* _WHAT IS NEEDED_
For this task, copy the data that follows exactly, keeping every character.

* _Dataset records_
*** Block opens ***

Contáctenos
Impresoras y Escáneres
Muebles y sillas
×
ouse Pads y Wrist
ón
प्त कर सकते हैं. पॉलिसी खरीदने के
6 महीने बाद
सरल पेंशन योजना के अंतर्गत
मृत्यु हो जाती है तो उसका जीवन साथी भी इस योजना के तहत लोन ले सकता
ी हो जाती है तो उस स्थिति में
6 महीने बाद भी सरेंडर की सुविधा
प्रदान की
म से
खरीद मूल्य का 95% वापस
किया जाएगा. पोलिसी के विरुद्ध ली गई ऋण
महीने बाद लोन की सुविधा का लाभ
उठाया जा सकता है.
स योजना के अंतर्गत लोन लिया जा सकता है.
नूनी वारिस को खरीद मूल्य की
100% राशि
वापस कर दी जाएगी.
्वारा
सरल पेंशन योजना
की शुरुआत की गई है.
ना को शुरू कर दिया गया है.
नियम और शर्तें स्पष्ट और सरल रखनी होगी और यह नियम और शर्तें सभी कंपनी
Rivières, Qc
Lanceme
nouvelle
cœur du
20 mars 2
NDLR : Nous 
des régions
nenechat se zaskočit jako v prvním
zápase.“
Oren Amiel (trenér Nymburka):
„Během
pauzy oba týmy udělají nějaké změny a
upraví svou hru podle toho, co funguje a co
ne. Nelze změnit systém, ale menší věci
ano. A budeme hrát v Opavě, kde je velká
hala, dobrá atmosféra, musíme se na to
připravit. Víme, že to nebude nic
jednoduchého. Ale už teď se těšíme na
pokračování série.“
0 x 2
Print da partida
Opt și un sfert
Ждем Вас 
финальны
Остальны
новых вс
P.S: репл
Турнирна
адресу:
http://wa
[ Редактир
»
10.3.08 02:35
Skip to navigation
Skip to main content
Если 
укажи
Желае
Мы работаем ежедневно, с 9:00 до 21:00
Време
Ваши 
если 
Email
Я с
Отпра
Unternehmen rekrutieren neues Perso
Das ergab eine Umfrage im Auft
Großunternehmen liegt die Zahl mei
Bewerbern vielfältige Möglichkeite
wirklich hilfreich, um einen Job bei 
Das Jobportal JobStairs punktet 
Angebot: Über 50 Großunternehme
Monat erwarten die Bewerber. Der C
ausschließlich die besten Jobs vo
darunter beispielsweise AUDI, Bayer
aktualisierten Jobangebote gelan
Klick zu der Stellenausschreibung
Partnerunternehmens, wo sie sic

*** Block closes ***

* _ANSWER TO THIS PROBLEM_
Contáctenos
Impresoras y Escáneres
Muebles y sillas
×
ouse Pads y Wrist
ón
प्त कर सकते हैं. पॉलिसी खरीदने के
6 महीने बाद
सरल पेंशन योजना के अंतर्गत
मृत्यु हो जाती है तो उसका जीवन साथी भी इस योजना के तहत लोन ले सकता
ी हो जाती है तो उस स्थिति में
6 महीने बाद भी सरेंडर की सुविधा
प्रदान की
म से
खरीद मूल्य का 95% वापस
किया जाएगा. पोलिसी के विरुद्ध ली गई ऋण
महीने बाद लोन की सुविधा का लाभ
उठाया जा सकता है.
स योजना के अंतर्गत लोन लिया जा सकता है.
नूनी वारिस को खरीद मूल्य की
100% राशि
वापस कर दी जाएगी.
्वारा
सरल पेंशन योजना
की शुरुआत की गई है.
ना को शुरू कर दिया गया है.
नियम और शर्तें स्पष्ट और सरल रखनी होगी और यह नियम और शर्तें सभी कंपनी
Rivières, Qc
Lanceme
nouvelle
cœur du
20 mars 2
NDLR : Nous 
des régions
nenechat se zaskočit jako v prvním
zápase.“
Oren Amiel (trenér Nymburka):
„Během
pauzy oba týmy udělají nějaké změny a
upraví svou hru podle toho, co funguje a co
ne. Nelze změnit systém, ale menší věci
ano. A budeme hrát v Opavě, kde je velká
hala, dobrá atmosféra, musíme se na to
připravit. Víme, že to nebude nic
jednoduchého. Ale už teď se těšíme na
pokračování série.“
0 x 2
Print da partida
Opt și un sfert
Ждем Вас 
финальны
Остальны
новых вс
P.S: репл
Турнирна
адресу:
http://wa
[ Редактир
»
10.3.08 02:35
Skip to navigation
Skip to main content
Если 
укажи
Желае
Мы работаем ежедневно, с 9:00 до 21:00
Време
Ваши 
если 
Email
Я с
Отпра
Unternehmen rekrutieren neues Perso
Das ergab eine Umfrage im Auft
Großunternehmen liegt die Zahl mei
Bewerbern vielfältige Möglichkeite
wirklich hilfreich, um einen Job bei 
Das Jobportal JobStairs punktet 
Angebot: Über 50 Großunternehme
Monat erwarten die Bewerber. Der C
ausschließlich die besten Jobs vo
darunter beispielsweise AUDI, Bayer
aktualisierten Jobangebote gelan
Klick zu der Stellenausschreibung
Partnerunternehmens, wo sie sic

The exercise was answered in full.